2019 - Brazilian fintech Nubank crosses 12m digital account customers, who saved 19m hours that would have been lost in queues.
2019 - Facebook proposes Libra as a cryptocurrency, seeking to build a coalition including Paypal, VISA, Payu, Vodafone, Uber and more. Some have since left the coalition.
2019 - Google announces checking accounts, part of a project named Cache, in partnership with Citigroup and the Stanford Federal Credit Union.
2020 - People’s Bank of China plans to launch blockchain-based Digital Currency Electronic Payment System (DCEP).

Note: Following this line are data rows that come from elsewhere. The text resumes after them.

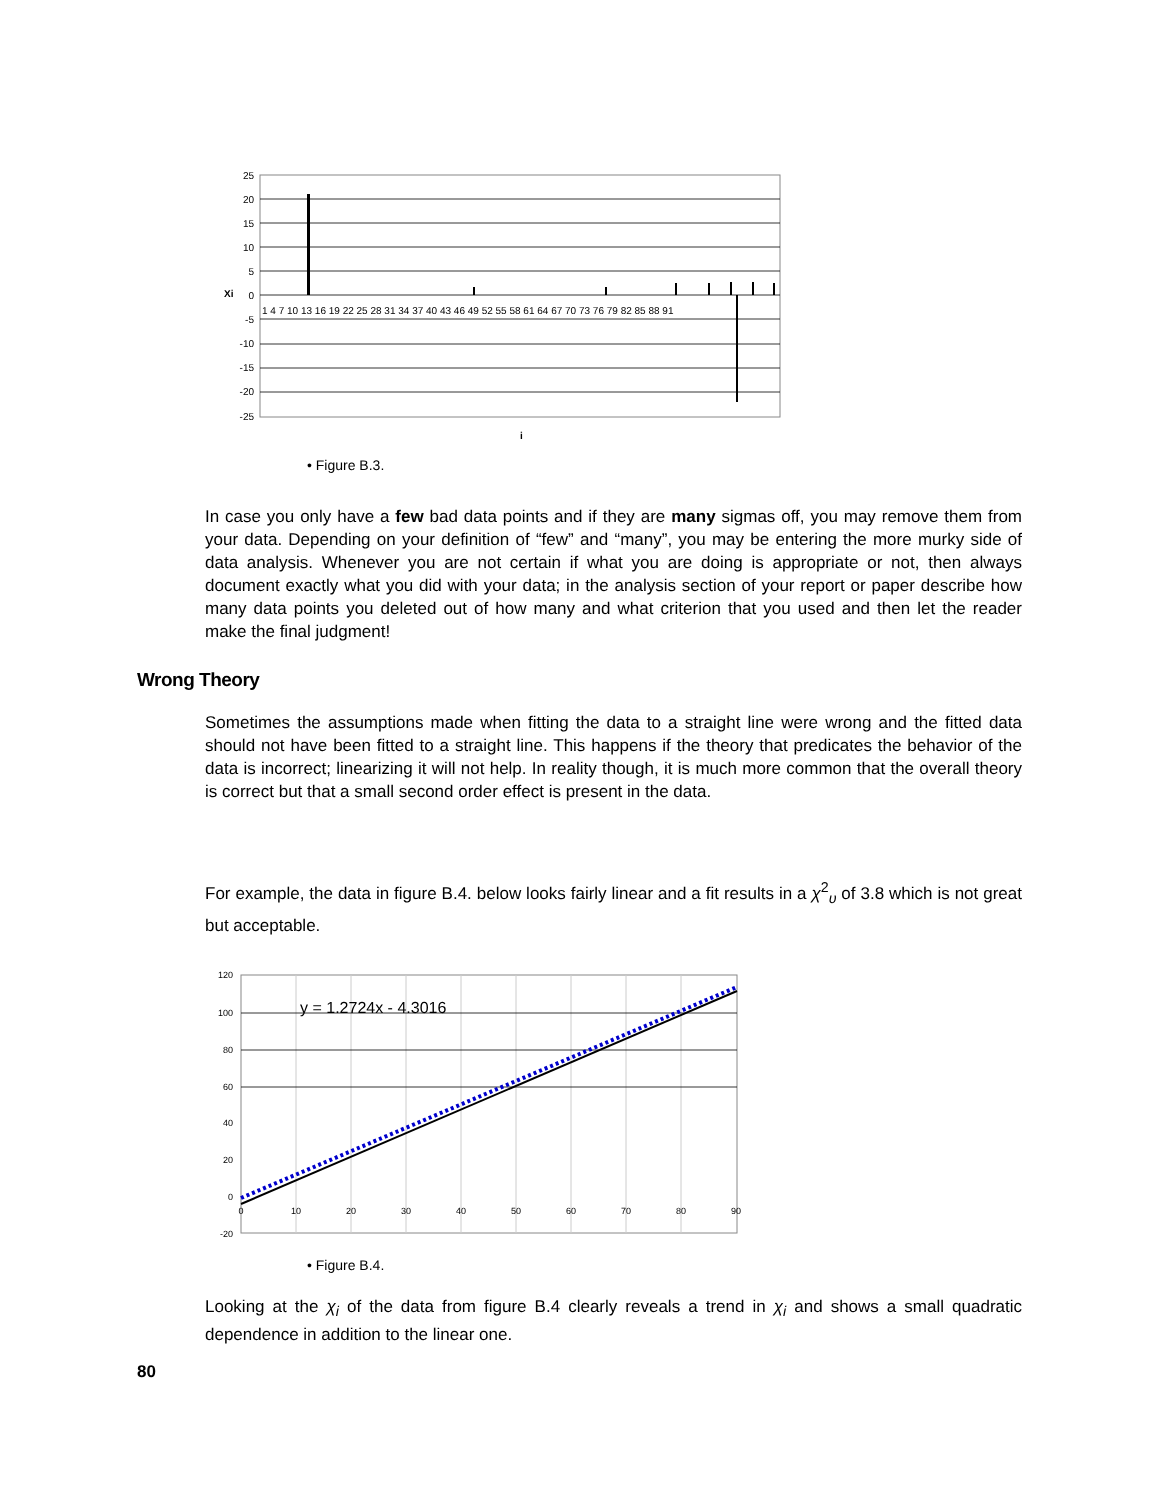25
20
15
10
5
0
-5
-10
-15
-20
-25
Xi
1 4 7 10 13 16 19 22 25 28 31 34 37 40 43 46 49 52 55 58 61 64 67 70 73 76 79 82 85 88 91
i
• Figure B.3.
In case you only have a few bad data points and if they are many sigmas off, you may remove them from your data. Depending on your definition of “few” and “many”, you may be entering the more murky side of data analysis. Whenever you are not certain if what you are doing is appropriate or not, then always document exactly what you did with your data; in the analysis section of your report or paper describe how many data points you deleted out of how many and what criterion that you used and then let the reader make the final judgment!
Wrong Theory
Sometimes the assumptions made when fitting the data to a straight line were wrong and the fitted data should not have been fitted to a straight line. This happens if the theory that predicates the behavior of the data is incorrect; linearizing it will not help. In reality though, it is much more common that the overall theory is correct but that a small second order effect is present in the data.
For example, the data in figure B.4. below looks fairly linear and a fit results in a χ<sup>2</sup><sub>υ</sub> of 3.8 which is not great but acceptable.
120
100
80
60
40
20
0
-20
0
10
20
30
40
50
60
70
80
90
y = 1.2724x - 4.3016
• Figure B.4.
Looking at the χ<sub>i</sub> of the data from figure B.4 clearly reveals a trend in χ<sub>i</sub> and shows a small quadratic dependence in addition to the linear one.
80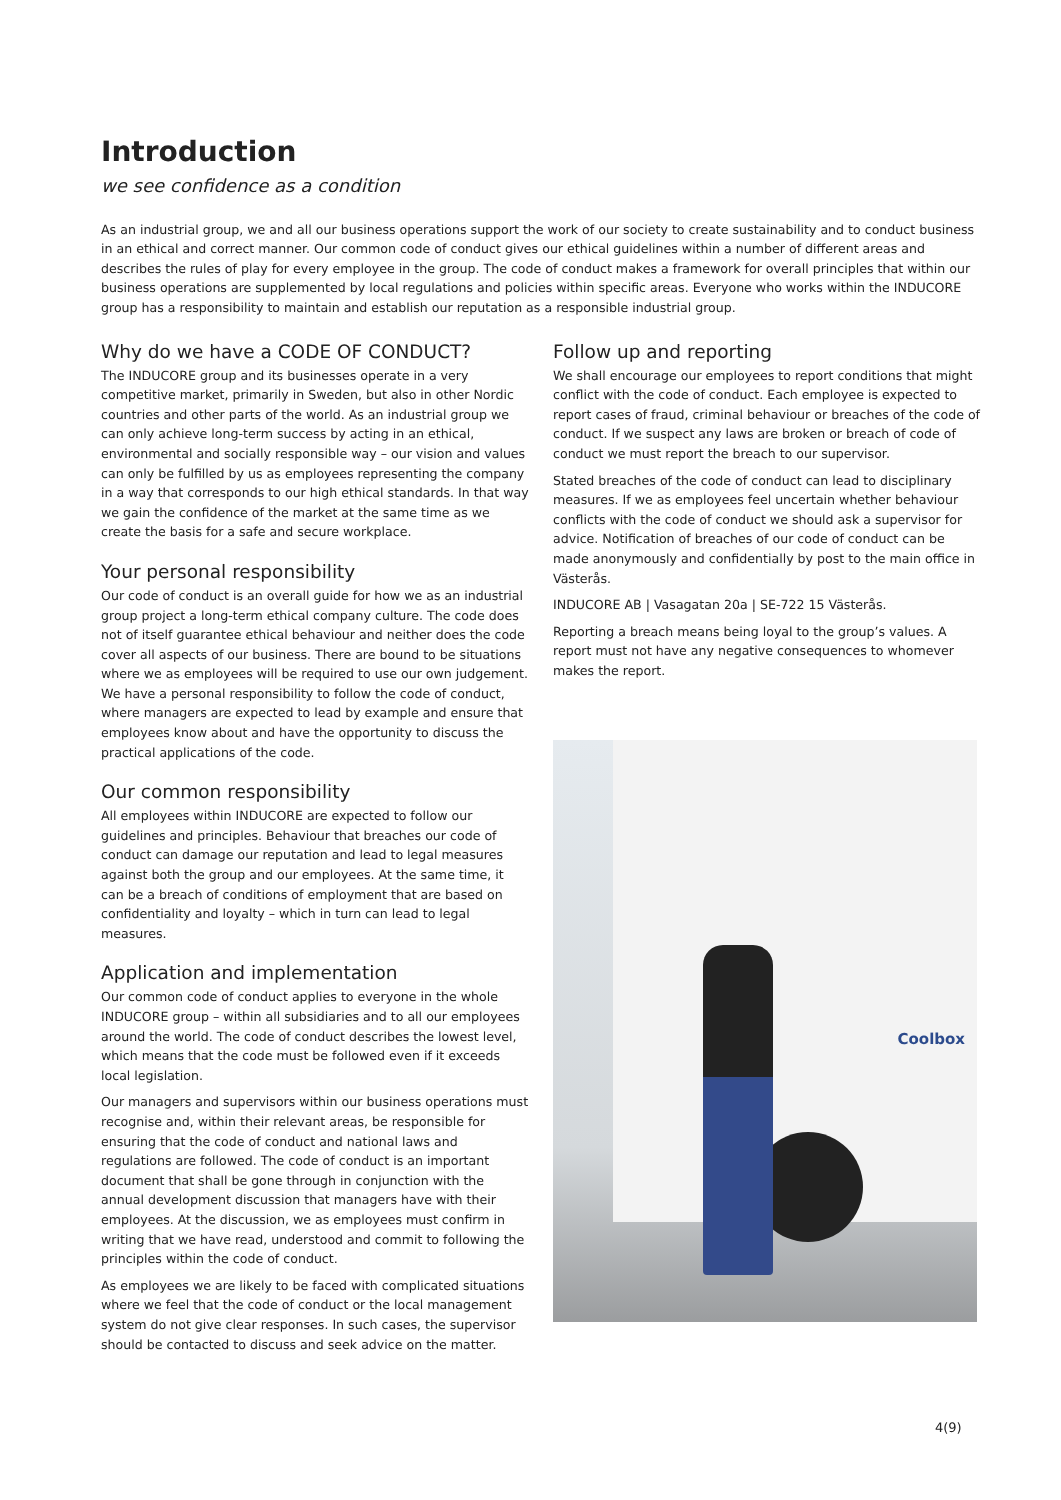Introduction
we see confidence as a condition
As an industrial group, we and all our business operations support the work of our society to create sustainability and to conduct business in an ethical and correct manner. Our common code of conduct gives our ethical guidelines within a number of different areas and describes the rules of play for every employee in the group. The code of conduct makes a framework for overall principles that within our business operations are supplemented by local regulations and policies within specific areas. Everyone who works within the INDUCORE group has a responsibility to maintain and establish our reputation as a responsible industrial group.
Why do we have a CODE OF CONDUCT?
The INDUCORE group and its businesses operate in a very competitive market, primarily in Sweden, but also in other Nordic countries and other parts of the world. As an industrial group we can only achieve long-term success by acting in an ethical, environmental and socially responsible way – our vision and values can only be fulfilled by us as employees representing the company in a way that corresponds to our high ethical standards. In that way we gain the confidence of the market at the same time as we create the basis for a safe and secure workplace.
Your personal responsibility
Our code of conduct is an overall guide for how we as an industrial group project a long-term ethical company culture. The code does not of itself guarantee ethical behaviour and neither does the code cover all aspects of our business. There are bound to be situations where we as employees will be required to use our own judgement. We have a personal responsibility to follow the code of conduct, where managers are expected to lead by example and ensure that employees know about and have the opportunity to discuss the practical applications of the code.
Our common responsibility
All employees within INDUCORE are expected to follow our guidelines and principles. Behaviour that breaches our code of conduct can damage our reputation and lead to legal measures against both the group and our employees. At the same time, it can be a breach of conditions of employment that are based on confidentiality and loyalty – which in turn can lead to legal measures.
Application and implementation
Our common code of conduct applies to everyone in the whole INDUCORE group – within all subsidiaries and to all our employees around the world. The code of conduct describes the lowest level, which means that the code must be followed even if it exceeds local legislation.
Our managers and supervisors within our business operations must recognise and, within their relevant areas, be responsible for ensuring that the code of conduct and national laws and regulations are followed. The code of conduct is an important document that shall be gone through in conjunction with the annual development discussion that managers have with their employees. At the discussion, we as employees must confirm in writing that we have read, understood and commit to following the principles within the code of conduct.
As employees we are likely to be faced with complicated situations where we feel that the code of conduct or the local management system do not give clear responses. In such cases, the supervisor should be contacted to discuss and seek advice on the matter.
Follow up and reporting
We shall encourage our employees to report conditions that might conflict with the code of conduct. Each employee is expected to report cases of fraud, criminal behaviour or breaches of the code of conduct. If we suspect any laws are broken or breach of code of conduct we must report the breach to our supervisor.
Stated breaches of the code of conduct can lead to disciplinary measures. If we as employees feel uncertain whether behaviour conflicts with the code of conduct we should ask a supervisor for advice. Notification of breaches of our code of conduct can be made anonymously and confidentially by post to the main office in Västerås.
INDUCORE AB | Vasagatan 20a | SE-722 15 Västerås.
Reporting a breach means being loyal to the group’s values. A report must not have any negative consequences to whomever makes the report.
Coolbox
4(9)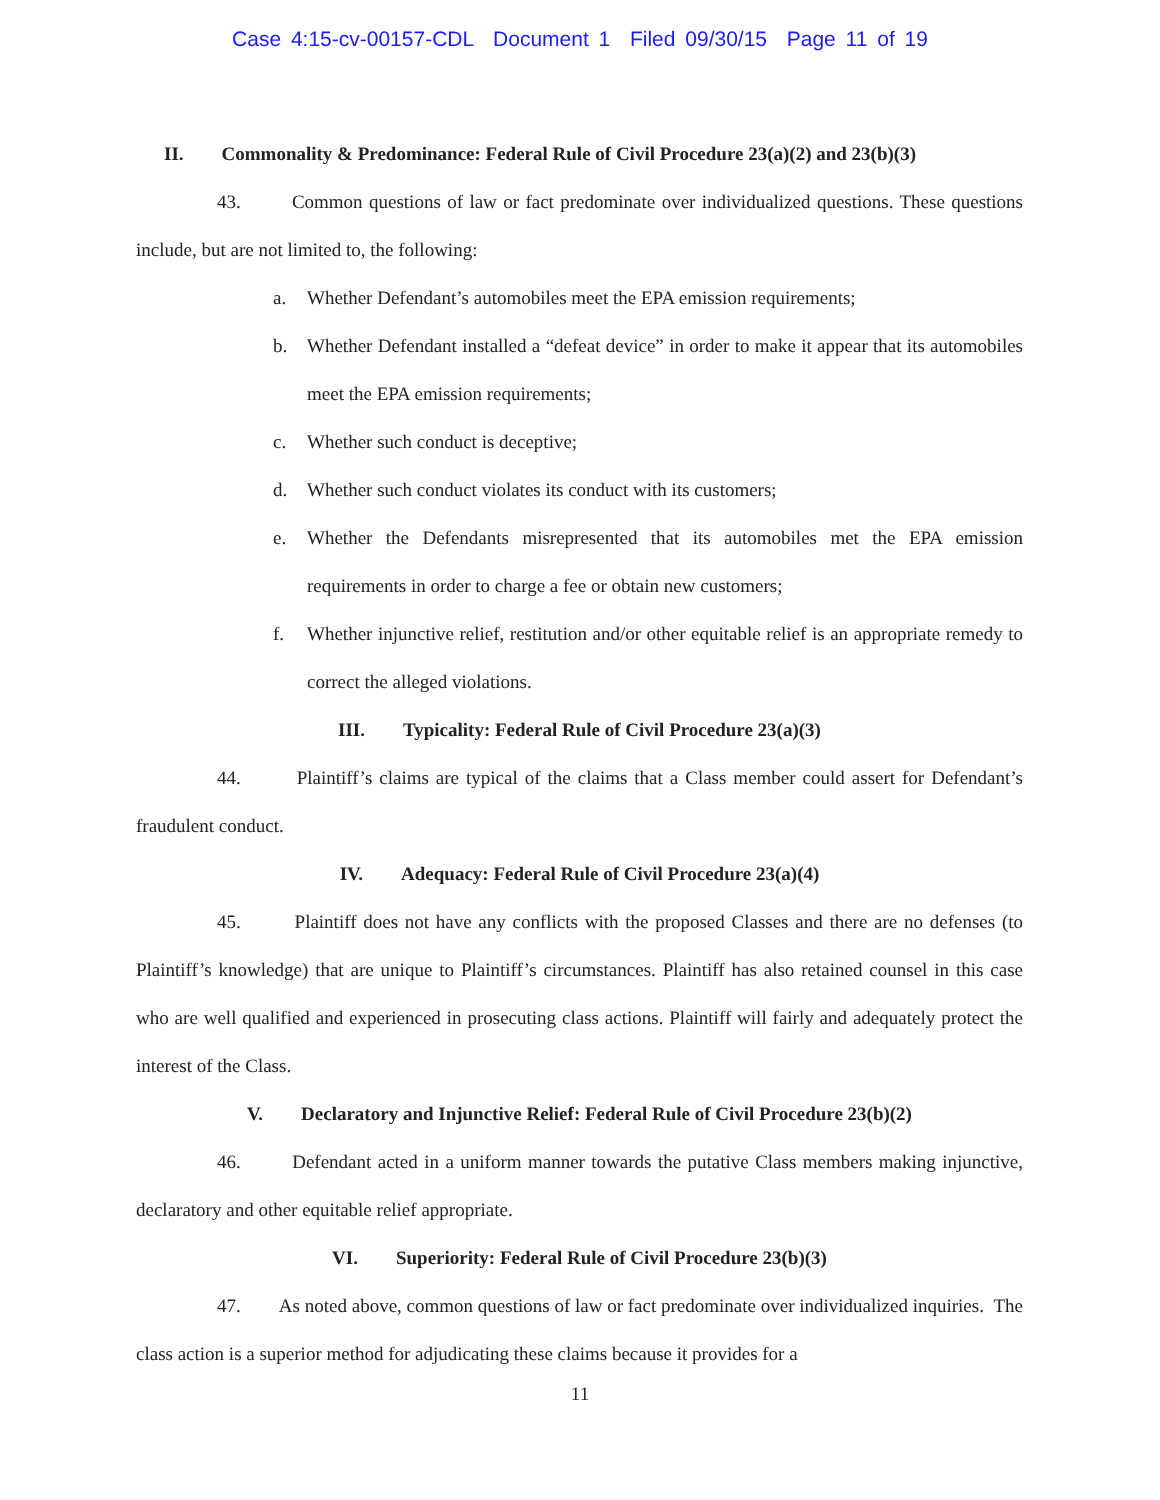Case 4:15-cv-00157-CDL Document 1 Filed 09/30/15 Page 11 of 19
II. Commonality & Predominance: Federal Rule of Civil Procedure 23(a)(2) and 23(b)(3)
43. Common questions of law or fact predominate over individualized questions. These questions include, but are not limited to, the following:
a. Whether Defendant’s automobiles meet the EPA emission requirements;
b. Whether Defendant installed a “defeat device” in order to make it appear that its automobiles meet the EPA emission requirements;
c. Whether such conduct is deceptive;
d. Whether such conduct violates its conduct with its customers;
e. Whether the Defendants misrepresented that its automobiles met the EPA emission requirements in order to charge a fee or obtain new customers;
f. Whether injunctive relief, restitution and/or other equitable relief is an appropriate remedy to correct the alleged violations.
III. Typicality: Federal Rule of Civil Procedure 23(a)(3)
44. Plaintiff’s claims are typical of the claims that a Class member could assert for Defendant’s fraudulent conduct.
IV. Adequacy: Federal Rule of Civil Procedure 23(a)(4)
45. Plaintiff does not have any conflicts with the proposed Classes and there are no defenses (to Plaintiff’s knowledge) that are unique to Plaintiff’s circumstances. Plaintiff has also retained counsel in this case who are well qualified and experienced in prosecuting class actions. Plaintiff will fairly and adequately protect the interest of the Class.
V. Declaratory and Injunctive Relief: Federal Rule of Civil Procedure 23(b)(2)
46. Defendant acted in a uniform manner towards the putative Class members making injunctive, declaratory and other equitable relief appropriate.
VI. Superiority: Federal Rule of Civil Procedure 23(b)(3)
47. As noted above, common questions of law or fact predominate over individualized inquiries. The class action is a superior method for adjudicating these claims because it provides for a
11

The Internet, mobile phones and then smartphones have brought banking full circle - from personalized banking services at bank branches to impersonal service at ATMs, then somewhat personalized online or net banking, and now to hyper-personalized apps in the palm of your hand. Banking institutions are now undertaking branch transformation initiatives to make branches relevant to the customer journey. But the next generation of challenger banks are now more technology companies than financial services providers.
Banks are fighting in unfamiliar territory when they try to transform themselves into technology companies. They should focus on using technology and focus on customer experience rather than making it technology-first banking.
In fact, it’s a good bet that banking services will become more customer-centric - even more seamless than they are now, available across any channel that customers prefer. Customers can open an account online or using a banking app, with eKYC docs and facial recognition making it unnecessary to come to the branch to submit documents or sign a form. Transactions can be done on mobile apps, or even through social networks like Whatsapp payments.
Omnichannel customer engagement and queue management systems allow customers to continue conversations with their banker across channels - from the bank website to email, phone, and then to the branch, and back to the website or email.
The ongoing adoption of cryptocurrency, blockchain banking, and open banking APIs by governments and traditional banks makes it possible that customers in the near future will do nothing but digital banking.
Everything from opening an account to transactions, loans and investment advice is already available with a tap on an app. All of it just has to come together as the bank of the future. In other words, (paraphrasing Ron Shevlin, author of Smarter Bank) the bank customer experience of the future is a “Smart” bank in the palm of your hands.